WHAT YOU WILL DO
(1) Output the part of the archive formats page that opens with the words containing "Curation Goal" and closes with "automated indexing systems.".
(2) Answer these questions from the archive formats page:
(a) What expansion ratio marks a potential "Zip Bomb"?
(b) Which C library does the archive package bind to?
(c) How many archive files did the scan find?
(3) Summarize the archive formats page in two sentences.

8 Container/Archive (.zip, .tar, .7z) Formats

Author

Data Curation Team

Published

January 5, 2025

8.1 Overview

Curators often receive data packaged in containers like ZIP, TAR, or 7-Zip. While convenient for transfer, these formats are “black boxes” that can hide potential data security risks.

Curation Goal

Peek inside compressed containers without full extraction. Our objective is to inventory contents, verify file integrity, and identify nested structures to ensure all data remains discoverable and accessible.

Identifying Risks

Archives are prone to bit-rot; a single corrupted bit in a solid archive can render the entire dataset unreadable. Furthermore, “Zip Bombs” can crash curation workstations, and nested archives often defy automated indexing systems.

This notebook uses the archive package to assess:

Integrity: Can the file be read? (Basic corruption check).
Expansion Ratio: Identifying potential “Zip Bombs” (Expansion > 100x).
Manifest: Generating a detailed summary of contents.

8.2 Setup

We use the archive package, which is a robust binding to the industry-standard libarchive C library.

8.2.1 R Packages

If you do not have the required packages, run this command once in your R console:

Code

# install.packages(c("tidyverse", "archive", "fs", "rstudioapi"))

8.2.2 Load libraries

Code

library(tidyverse)
library(archive)    # The engine for reading archives
library(fs)         # File system tools
library(rstudioapi)

8.3 Select Target Directory

Select the folder containing the archive files (e.g. zip, tar, gz, 7z).

Note: If running interactively, a dialog box will appear. Otherwise, it defaults to the target_dir parameter.

Code

if (interactive() && .Platform$OS.type == "windows") {
  selected_dir <- rstudioapi::selectDirectory(caption = "Select TIFF Directory")
} else {
  selected_dir <- NULL
}

if (!is.null(selected_dir)) {
  target_dir <- selected_dir
} else {
  target_dir <- params$target_dir
}

print(paste("Analyzing directory:", target_dir))

[1] "Analyzing directory: data/Inspect_Containers/"

8.4 Inventory of files

We scan for .zip, .tar, .gz, .7z, and .rar files.

Code

# Find archives (zip, tar, gz, 7z, rar)
archive_files <- list.files(
  path = target_dir,
  pattern = "\\.(zip|tar|tar\\.gz|tgz|7z|rar)$", 
  recursive = TRUE, 
  full.names = TRUE, 
  ignore.case = TRUE
)

if (length(archive_files) == 0) {
  stop("No archive files found in this folder.")
}

print(paste("Found", length(archive_files), "archive files."))

[1] "Found 4 archive files."

RECORD SET
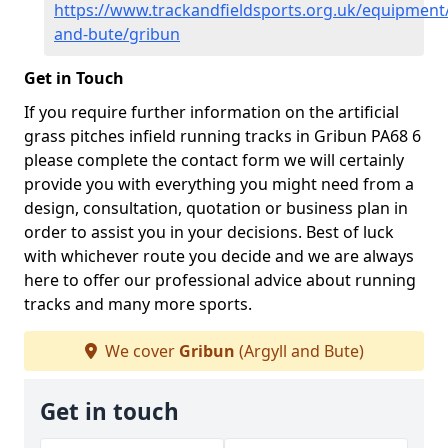
https://www.trackandfieldsports.org.uk/equipment/
and-bute/gribun
Get in Touch
If you require further information on the artificial
grass pitches infield running tracks in Gribun PA68 6
please complete the contact form we will certainly
provide you with everything you might need from a
design, consultation, quotation or business plan in
order to assist you in your decisions. Best of luck
with whichever route you decide and we are always
here to offer our professional advice about running
tracks and many more sports.
We cover
Gribun
(Argyll and Bute)
Get in touch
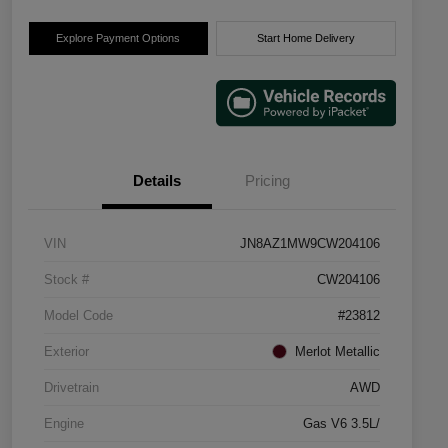
Explore Payment Options
Start Home Delivery
Details
Pricing
VIN
JN8AZ1MW9CW204106
Stock #
CW204106
Model Code
#23812
Exterior
Merlot Metallic
Drivetrain
AWD
Engine
Gas V6 3.5L/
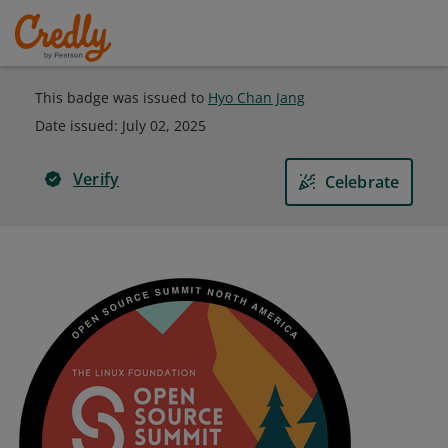
This badge was issued to
Hyo Chan Jang
Date issued:
July 02, 2025
Verify
Celebrate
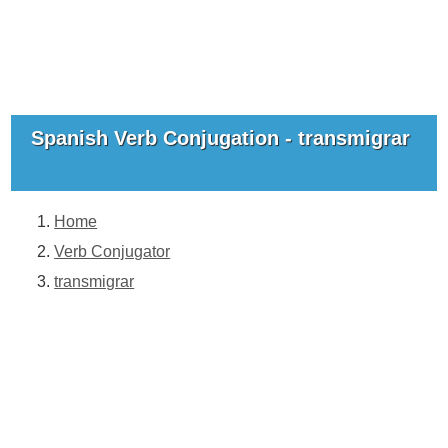
Spanish Verb Conjugation - transmigrar
Home
Verb Conjugator
transmigrar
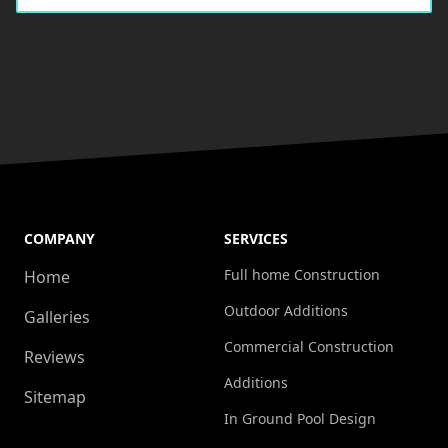
COMPANY
SERVICES
Full home Construction
Home
Outdoor Additions
Galleries
Commercial Construction
Reviews
Additions
Sitemap
In Ground Pool Design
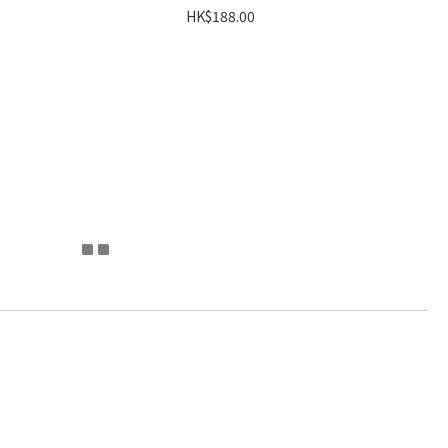
HK$188.00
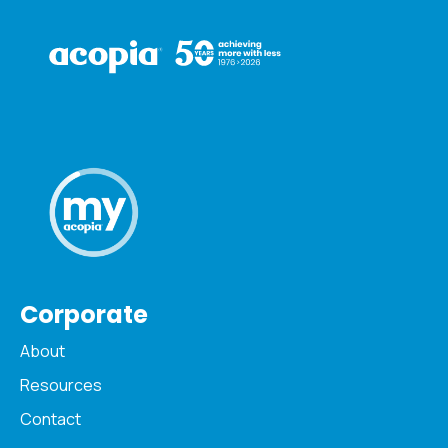
Corporate
About
Resources
Contact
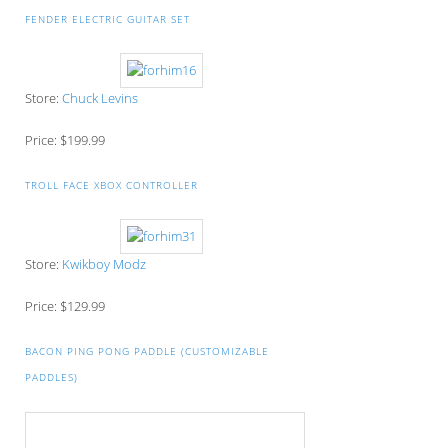
FENDER ELECTRIC GUITAR SET
Store:
Chuck Levins
Price: $199.99
TROLL FACE XBOX CONTROLLER
Store:
Kwikboy Modz
Price: $129.99
BACON PING PONG PADDLE (CUSTOMIZABLE
PADDLES)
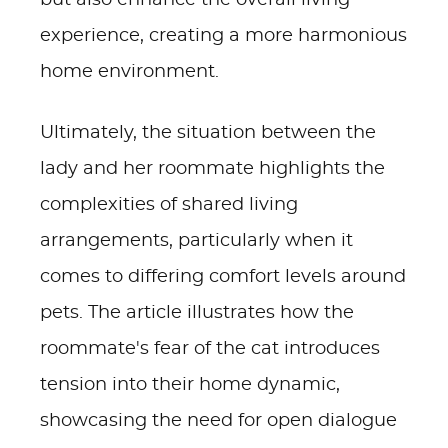
but also enhance the overall living
experience, creating a more harmonious
home environment.
Ultimately, the situation between the
lady and her roommate highlights the
complexities of shared living
arrangements, particularly when it
comes to differing comfort levels around
pets. The article illustrates how the
roommate's fear of the cat introduces
tension into their home dynamic,
showcasing the need for open dialogue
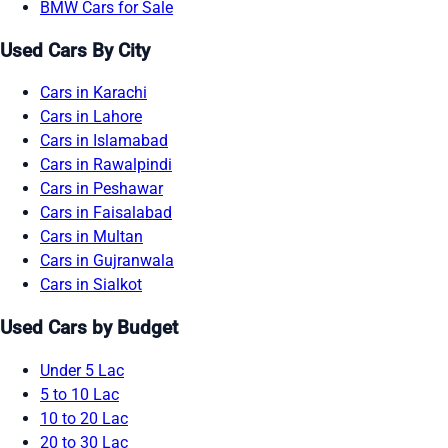
BMW Cars for Sale
Used Cars By City
Cars in Karachi
Cars in Lahore
Cars in Islamabad
Cars in Rawalpindi
Cars in Peshawar
Cars in Faisalabad
Cars in Multan
Cars in Gujranwala
Cars in Sialkot
Used Cars by Budget
Under 5 Lac
5 to 10 Lac
10 to 20 Lac
20 to 30 Lac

EXPECTED RESULTS
(1)
Curation Goal

Peek inside compressed containers without full extraction. Our objective is to inventory contents, verify file integrity, and identify nested structures to ensure all data remains discoverable and accessible.

Identifying Risks

Archives are prone to bit-rot; a single corrupted bit in a solid archive can render the entire dataset unreadable. Furthermore, “Zip Bombs” can crash curation workstations, and nested archives often defy automated indexing systems.

(2)
(a) An expansion greater than 100x.
(b) The libarchive C library.
(c) Four.

(3) Curators often receive data in containers like ZIP, TAR, or 7-Zip, which can hide risks such as bit-rot, "Zip Bombs," and nested archives that defy automated indexing. The notebook uses the R archive package, a binding to libarchive, to assess integrity, expansion ratio, and contents, then scans a selected directory and finds four archive files.